> **Consigne 1**:
Restituez sans rien changer le passage de l'article sur l'emploi des immigrés en Belgique qui commence aux mots « L’an dernier, le » et s'arrête après « l’encontre des immigrés. ».
> **Consigne 2**:
Prolongez l'article sur l'emploi des immigrés en Belgique en reprenant juste après sa dernière phrase.

==== Extrait du document

En Belgique, la moitié des immigrés ne travaille pas

L’an dernier, le taux d’emploi des résidents en Belgique qui sont nés hors de l’Union s’élevait à 45,8%. Aucun autre pays européen ne compte aussi peu d’immigrés au travail que la Belgique, indique une étude de la Banque nationale (BNB). En cause surtout, une formation insuffisante, mais aussi une discrimination à l’encontre des immigrés.

Les chiffres de la Banque nationale, consultés par le quotidien De Standaard, indiquent en outre qu’il existe une différence de 20% entre le taux d’emploi des immigrés et celui des autochtones. Le pourcentage de femmes immigrées sur le marché du travail belge ne dépasse pas 37%. Elles semblent les plus défavorisées en matière d’emploi.

========
==== Les données

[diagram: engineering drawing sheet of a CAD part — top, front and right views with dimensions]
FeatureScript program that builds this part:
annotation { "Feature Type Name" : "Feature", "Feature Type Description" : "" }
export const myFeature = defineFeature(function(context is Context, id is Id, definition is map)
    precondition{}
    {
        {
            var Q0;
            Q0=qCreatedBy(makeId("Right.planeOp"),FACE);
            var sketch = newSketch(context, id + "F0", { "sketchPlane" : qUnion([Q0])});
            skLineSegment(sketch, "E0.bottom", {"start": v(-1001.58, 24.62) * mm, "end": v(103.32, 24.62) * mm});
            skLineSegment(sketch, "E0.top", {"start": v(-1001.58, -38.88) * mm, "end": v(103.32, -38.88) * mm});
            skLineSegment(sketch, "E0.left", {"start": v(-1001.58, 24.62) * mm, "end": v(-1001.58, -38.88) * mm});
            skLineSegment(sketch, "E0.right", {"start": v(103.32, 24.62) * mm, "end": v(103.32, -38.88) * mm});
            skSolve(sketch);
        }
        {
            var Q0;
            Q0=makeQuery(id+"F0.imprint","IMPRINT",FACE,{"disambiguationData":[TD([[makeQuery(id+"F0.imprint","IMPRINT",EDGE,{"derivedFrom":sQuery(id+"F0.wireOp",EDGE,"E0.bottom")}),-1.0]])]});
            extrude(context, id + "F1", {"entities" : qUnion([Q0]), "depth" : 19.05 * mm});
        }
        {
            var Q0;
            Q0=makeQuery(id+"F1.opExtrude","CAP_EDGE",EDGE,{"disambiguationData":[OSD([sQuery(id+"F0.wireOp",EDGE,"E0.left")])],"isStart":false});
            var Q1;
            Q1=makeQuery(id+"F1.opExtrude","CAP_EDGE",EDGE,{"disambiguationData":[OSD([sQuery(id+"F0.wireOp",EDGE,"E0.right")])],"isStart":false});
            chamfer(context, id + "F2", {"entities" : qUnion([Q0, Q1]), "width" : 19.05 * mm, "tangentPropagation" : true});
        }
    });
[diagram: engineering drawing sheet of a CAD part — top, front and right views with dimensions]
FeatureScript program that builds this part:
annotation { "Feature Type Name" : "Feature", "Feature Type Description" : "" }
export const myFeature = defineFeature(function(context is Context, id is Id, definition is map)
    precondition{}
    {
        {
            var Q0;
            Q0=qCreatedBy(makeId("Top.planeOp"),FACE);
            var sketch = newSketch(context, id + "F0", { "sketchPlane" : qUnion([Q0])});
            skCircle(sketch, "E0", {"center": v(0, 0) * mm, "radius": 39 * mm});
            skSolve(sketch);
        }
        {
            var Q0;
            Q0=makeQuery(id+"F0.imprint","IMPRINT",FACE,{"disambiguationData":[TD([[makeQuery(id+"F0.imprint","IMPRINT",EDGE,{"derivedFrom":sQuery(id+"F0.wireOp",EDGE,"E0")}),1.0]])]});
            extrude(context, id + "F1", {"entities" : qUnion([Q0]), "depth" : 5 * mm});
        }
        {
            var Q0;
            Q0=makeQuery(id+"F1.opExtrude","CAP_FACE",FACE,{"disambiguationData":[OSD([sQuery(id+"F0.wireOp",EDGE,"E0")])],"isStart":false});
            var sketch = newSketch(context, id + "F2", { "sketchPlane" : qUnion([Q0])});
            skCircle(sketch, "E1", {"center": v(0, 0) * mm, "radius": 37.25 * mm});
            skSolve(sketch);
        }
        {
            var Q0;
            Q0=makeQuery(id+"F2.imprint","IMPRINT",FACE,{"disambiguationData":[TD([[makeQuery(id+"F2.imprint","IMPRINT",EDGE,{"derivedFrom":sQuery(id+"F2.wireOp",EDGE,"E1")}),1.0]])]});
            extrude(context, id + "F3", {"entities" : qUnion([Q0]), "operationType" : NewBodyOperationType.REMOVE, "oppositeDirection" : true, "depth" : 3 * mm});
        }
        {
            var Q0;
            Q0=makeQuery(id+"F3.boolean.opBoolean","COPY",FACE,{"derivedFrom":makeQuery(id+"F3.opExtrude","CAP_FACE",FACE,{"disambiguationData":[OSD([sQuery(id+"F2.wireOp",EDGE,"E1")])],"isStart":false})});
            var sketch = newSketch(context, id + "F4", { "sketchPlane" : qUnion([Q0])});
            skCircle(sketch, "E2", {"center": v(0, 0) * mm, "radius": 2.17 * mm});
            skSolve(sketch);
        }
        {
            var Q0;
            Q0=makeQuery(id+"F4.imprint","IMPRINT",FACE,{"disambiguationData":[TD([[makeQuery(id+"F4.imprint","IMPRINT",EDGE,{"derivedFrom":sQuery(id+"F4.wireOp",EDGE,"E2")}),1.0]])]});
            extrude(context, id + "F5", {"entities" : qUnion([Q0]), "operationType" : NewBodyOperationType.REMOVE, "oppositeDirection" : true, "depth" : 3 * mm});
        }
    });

========

> **Réponse 1**:
L’an dernier, le taux d’emploi des résidents en Belgique qui sont nés hors de l’Union s’élevait à 45,8%. Aucun autre pays européen ne compte aussi peu d’immigrés au travail que la Belgique, indique une étude de la Banque nationale (BNB). En cause surtout, une formation insuffisante, mais aussi une discrimination à l’encontre des immigrés.

> **Réponse 2**:
Il semblerait qu’une discrimination à l’emploi soit partiellement responsable de ce pourcentage particulièrement bas d’immigrés au travail en Belgique. Une étude démontre en effet que les employeurs des pays européens ont tendance à préférer du personnel autochtone.

Par ailleurs, les migrants sont systématiquement sous-représentés dans les fonctions publiques et l’enseignement. Les travailleurs issus de pays non-européens se révèlent souvent être moins bien formés et sont donc plutôt actifs dans des secteurs qui souffrent davantage de la crise économique, comme l’horeca.